[INFORMATION]:

>>>

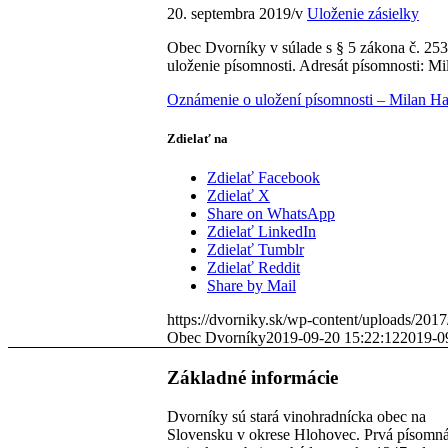
20. septembra 2019
/
v
Uloženie zásielky
Obec Dvorníky v súlade s § 5 zákona č. 253
uloženie písomnosti. Adresát písomnosti: M
Oznámenie o uložení písomnosti – Milan Ha
Zdielať na
Zdielať Facebook
Zdielať X
Share on WhatsApp
Zdielať LinkedIn
Zdielať Tumblr
Zdielať Reddit
Share by Mail
https://dvorniky.sk/wp-content/uploads/2017
Obec Dvorníky
2019-09-20 15:22:12
2019-0
Základné informácie
Dvorníky sú stará vinohradnícka obec na
Slovensku v okrese Hlohovec. Prvá písomn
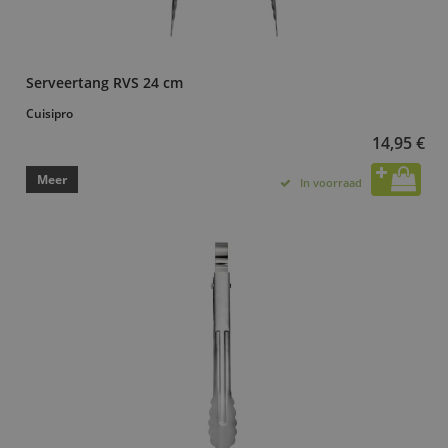
Serveertang RVS 24 cm
Cuisipro
14,95 €
Meer
In voorraad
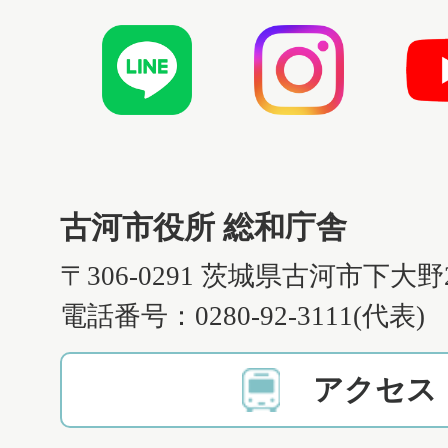
古河市役所 総和庁舎
〒306-0291 茨城県古河市下大野
電話番号：0280-92-3111(代表)
アクセス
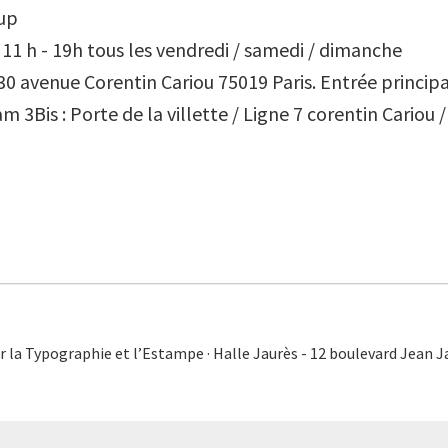
'up
: 11 h - 19h tous les vendredi / samedi / dimanche
 30 avenue Corentin Cariou 75019 Paris. Entrée principa
am 3Bis : Porte de la villette / Ligne 7 corentin Cariou 
r la Typographie et l’Estampe · Halle Jaurès - 12 boulevard Jean 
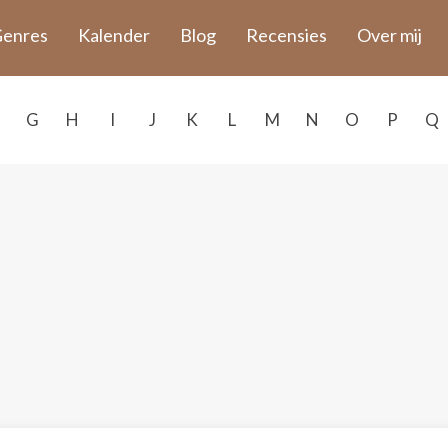
enres
Kalender
Blog
Recensies
Over mij
G
H
I
J
K
L
M
N
O
P
Q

<<<

[TO DO]:
Copy the records exactly, leaving out every picture.

[EXERCISE ANSWER]:
20. septembra 2019
/
v
Uloženie zásielky
Obec Dvorníky v súlade s § 5 zákona č. 253
uloženie písomnosti. Adresát písomnosti: M
Oznámenie o uložení písomnosti – Milan Ha
Zdielať na
Zdielať Facebook
Zdielať X
Share on WhatsApp
Zdielať LinkedIn
Zdielať Tumblr
Zdielať Reddit
Share by Mail
https://dvorniky.sk/wp-content/uploads/2017
Obec Dvorníky
2019-09-20 15:22:12
2019-0
Základné informácie
Dvorníky sú stará vinohradnícka obec na
Slovensku v okrese Hlohovec. Prvá písomn
Serveertang RVS 24 cm
Cuisipro
14,95 €
Meer
In voorraad
古河市役所 総和庁舎
〒306-0291 茨城県古河市下大野
電話番号：0280-92-3111(代表)
アクセス
'up
: 11 h - 19h tous les vendredi / samedi / dimanche
 30 avenue Corentin Cariou 75019 Paris. Entrée principa
am 3Bis : Porte de la villette / Ligne 7 corentin Cariou 
r la Typographie et l’Estampe · Halle Jaurès - 12 boulevard Jean 
enres
Kalender
Blog
Recensies
Over mij
G
H
I
J
K
L
M
N
O
P
Q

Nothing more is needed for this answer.